My dad may be gay

Not that there’s anything wrong with that.

I don’t think the traits that I’m beginning to notice necessarily reflect a change in his sexual orientation, but he seems to have acquired certain characteristics that one commonly associates with ‘the gays’. My dad called ‘just to talk’ yesterday. That alone is a bit unusual. But, he tends to get a bit ‘cuddly’ when he is separated from his wife for more than an hour at a time. Mom had stayed behind at the cabin with her “bridge-playing bimbos”. Bridge-playing and bimbo sounds like an oxymoron to me, but I think dad is a bit intimidated, so he resorts to name-calling. I’m not surprised he left the cabin. Most likely he was politely asked to leave.

The phone rings and after a moment of panic (dad rarely calls except for something major and unpleasant); I realize he has just called to chat. At first, it seems like any other phone call when a man is trying to hold up one end of a conversation. Awkward. Men hate talking on phones. I think it’s genetic. At least straight men hate talking on phones. But eventually he warms up a bit and starts telling me how he took Al to the liquor store so he could recoup some of the money he loses from Al’s foraging habits. I should explain. My brother Al lives next door (literally) to mom and dad. This means that he drops by for ‘dinner and drinks’ frequently (whether or not mom and dad are home).

So, dad is at the liquor store with his shopping cart, picking out Bailey’s Irish cream and assorted fruit-flavored liquers. Al wanders off, probably looking for a case of Leinenkugel. Dad approaches an employee and inquires about a raspberry beer. The employee says “no” he hasn’t heard of that. Next, dad begins to describe a cherry beer he might like instead. The employee becomes uncomfortable. “No”, he hasn’t heard of that either. “How about an apricot beer”, dad persists. At some point Al pulls dad to the side and says. “Why didn’t you just ask him to point you to the gay section of the liquor store?”

Later in the conversation, I tell my dad that husband Don Aldo and I are planning to see that ‘ABBA play’ this weekend. Oooooh he squeals, “Mamma Mia”? I loved that play. What a great band! He proceeds to tell me that the A’s and the B’s in ABBA stand for the names of the two couples in the band and that for a while A was married to B and B to A, but then they broke up so the band fell apart. Tragedy. Apparently, mom and dad routinely listen to ABBA tapes on the way up to the cabin. They have real ABBA tapes and ‘Mamma Mia, the musical tapes’. Sounds like my dad is a real ABBA connoisseur.


4 Responses

  1. I feel it is necessary for me to defend the sexual proclivities of my husband!! He is many things…mostly good…but definitely NOT gay!!! We have 3 wonderful children and many “lovely evenings” to prove it….although you will just have to take my word for that. Besides, he was probably trying to buy those beers for me….I learned to like “fruity” beer in Belgium.

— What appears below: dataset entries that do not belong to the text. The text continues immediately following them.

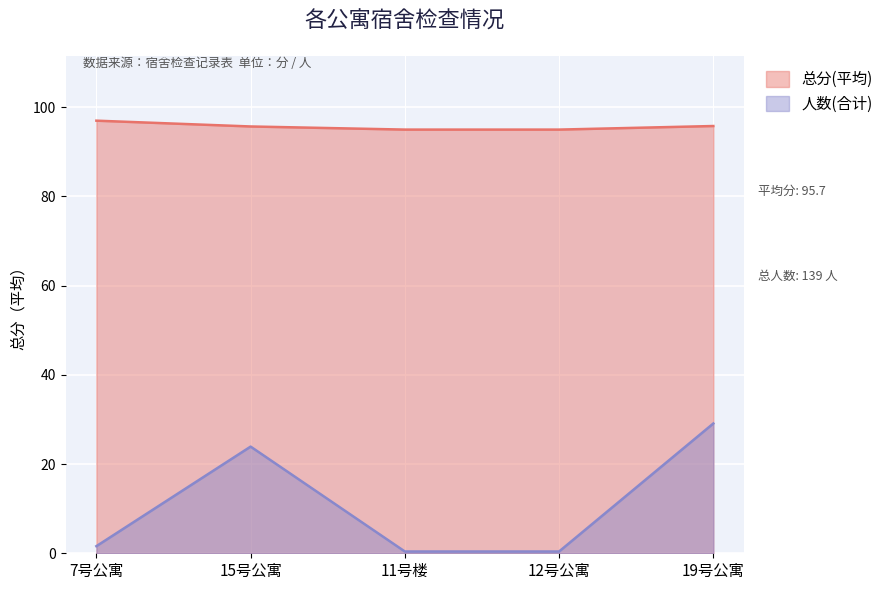

What is the label of the 4th point from the left?

12号公寓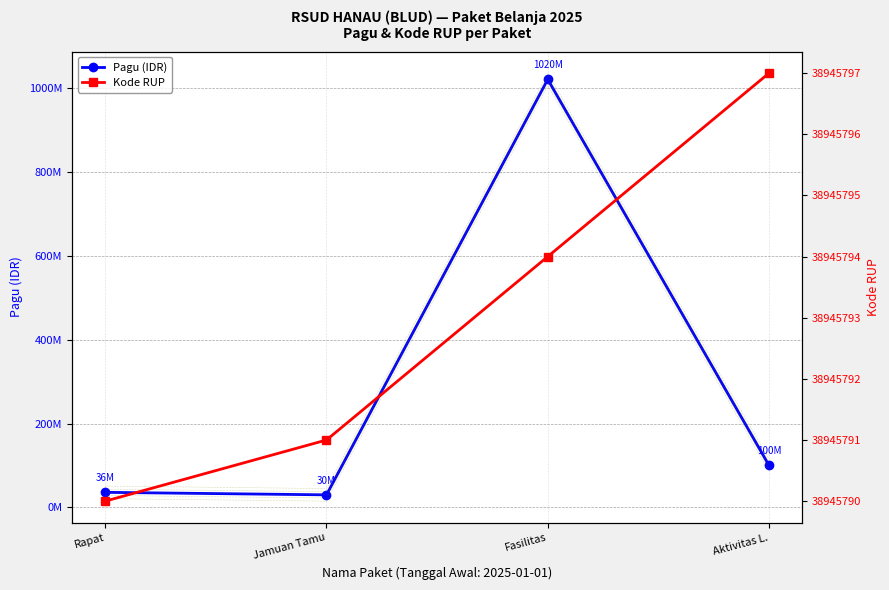

What is the difference between the second highest and second lowest values in the Pagu (IDR) series?

64000000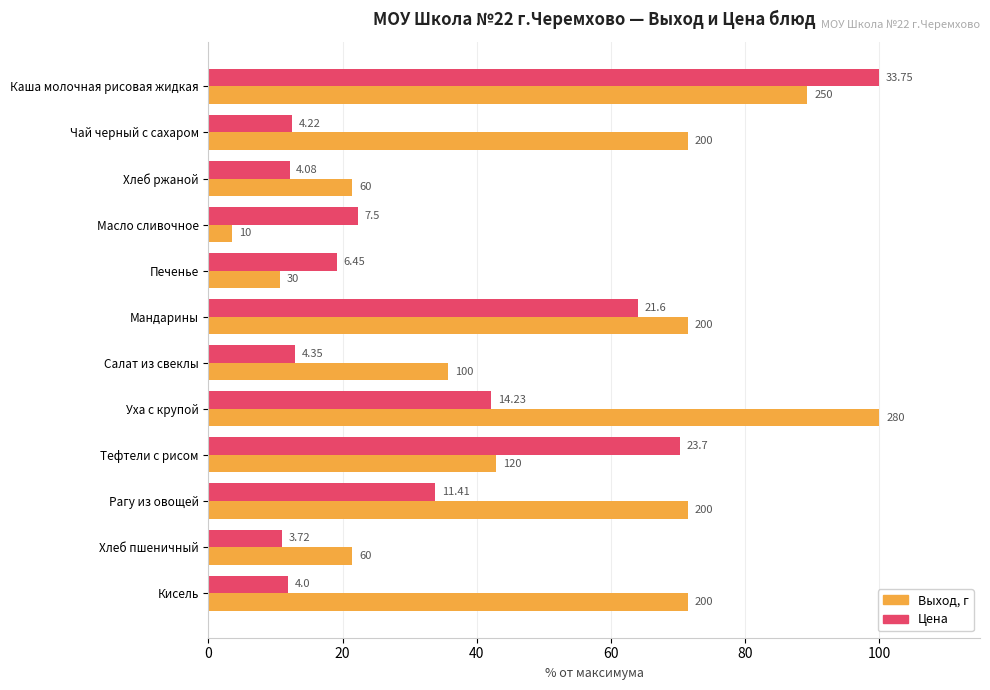

What are all the series names shown in the legend?

Выход, г, Цена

I thought we were finally becoming “with it” when we discovered a 1970 group that we liked. Before that it was Bing Crosby and Perry Como….you HAVE heard of them, haven’t you? His drinking habits MAY be a little unusual. Besides bourbon and margueritas, he likes almond champagne, kir, and Baileys. He is not particularly fond of the peach champagne but maybe he should try it again. Tiger thinks he should get out his Liberace CD and again watch Les Cages aux Folles!!

  2. I thought I might get a reaction with this one.

  3. Tiger says, “you always were a trouble maker!!” I thought it was pretty funny myself.

  4. It was a great play. Although I definitely prefer real ABBA to the Mamma Mia version. My favorite part was the end when they did some of ABBA’s most popular songs as a big group.